**Aim of the exercise:** Reproduce all of the records below, switching every occurrence of "tachometer" to "rev counter" and leaving everything else unchanged.

**Entries shown:**
-- -- --

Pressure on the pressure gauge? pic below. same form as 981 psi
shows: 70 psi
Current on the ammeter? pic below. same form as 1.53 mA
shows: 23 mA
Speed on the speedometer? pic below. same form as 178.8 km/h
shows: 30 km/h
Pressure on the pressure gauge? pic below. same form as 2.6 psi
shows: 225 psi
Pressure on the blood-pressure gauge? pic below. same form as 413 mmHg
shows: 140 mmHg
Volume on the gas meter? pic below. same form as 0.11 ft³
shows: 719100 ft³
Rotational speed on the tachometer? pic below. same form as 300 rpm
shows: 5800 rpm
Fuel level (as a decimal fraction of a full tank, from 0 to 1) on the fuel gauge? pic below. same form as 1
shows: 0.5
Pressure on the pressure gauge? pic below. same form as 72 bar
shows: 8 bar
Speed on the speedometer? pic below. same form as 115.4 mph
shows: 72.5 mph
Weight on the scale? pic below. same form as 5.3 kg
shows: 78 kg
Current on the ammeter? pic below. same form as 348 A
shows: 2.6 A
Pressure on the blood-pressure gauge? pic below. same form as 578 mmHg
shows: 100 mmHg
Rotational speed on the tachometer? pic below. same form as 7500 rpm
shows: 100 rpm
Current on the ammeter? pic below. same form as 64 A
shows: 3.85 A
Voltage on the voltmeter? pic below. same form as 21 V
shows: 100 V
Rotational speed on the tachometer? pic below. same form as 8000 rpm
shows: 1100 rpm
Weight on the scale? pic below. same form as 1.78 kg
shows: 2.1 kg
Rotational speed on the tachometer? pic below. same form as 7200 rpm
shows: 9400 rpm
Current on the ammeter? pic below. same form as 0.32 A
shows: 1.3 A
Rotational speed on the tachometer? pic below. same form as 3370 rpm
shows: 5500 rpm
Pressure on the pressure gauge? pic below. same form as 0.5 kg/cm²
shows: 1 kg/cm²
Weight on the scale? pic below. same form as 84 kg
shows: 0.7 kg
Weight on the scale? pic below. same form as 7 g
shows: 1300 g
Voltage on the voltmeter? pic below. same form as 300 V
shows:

-- -- --

**Result for this exercise:**
Pressure on the pressure gauge? pic below. same form as 981 psi
shows: 70 psi
Current on the ammeter? pic below. same form as 1.53 mA
shows: 23 mA
Speed on the speedometer? pic below. same form as 178.8 km/h
shows: 30 km/h
Pressure on the pressure gauge? pic below. same form as 2.6 psi
shows: 225 psi
Pressure on the blood-pressure gauge? pic below. same form as 413 mmHg
shows: 140 mmHg
Volume on the gas meter? pic below. same form as 0.11 ft³
shows: 719100 ft³
Rotational speed on the rev counter? pic below. same form as 300 rpm
shows: 5800 rpm
Fuel level (as a decimal fraction of a full tank, from 0 to 1) on the fuel gauge? pic below. same form as 1
shows: 0.5
Pressure on the pressure gauge? pic below. same form as 72 bar
shows: 8 bar
Speed on the speedometer? pic below. same form as 115.4 mph
shows: 72.5 mph
Weight on the scale? pic below. same form as 5.3 kg
shows: 78 kg
Current on the ammeter? pic below. same form as 348 A
shows: 2.6 A
Pressure on the blood-pressure gauge? pic below. same form as 578 mmHg
shows: 100 mmHg
Rotational speed on the rev counter? pic below. same form as 7500 rpm
shows: 100 rpm
Current on the ammeter? pic below. same form as 64 A
shows: 3.85 A
Voltage on the voltmeter? pic below. same form as 21 V
shows: 100 V
Rotational speed on the rev counter? pic below. same form as 8000 rpm
shows: 1100 rpm
Weight on the scale? pic below. same form as 1.78 kg
shows: 2.1 kg
Rotational speed on the rev counter? pic below. same form as 7200 rpm
shows: 9400 rpm
Current on the ammeter? pic below. same form as 0.32 A
shows: 1.3 A
Rotational speed on the rev counter? pic below. same form as 3370 rpm
shows: 5500 rpm
Pressure on the pressure gauge? pic below. same form as 0.5 kg/cm²
shows: 1 kg/cm²
Weight on the scale? pic below. same form as 84 kg
shows: 0.7 kg
Weight on the scale? pic below. same form as 7 g
shows: 1300 g
Voltage on the voltmeter? pic below. same form as 300 V
shows:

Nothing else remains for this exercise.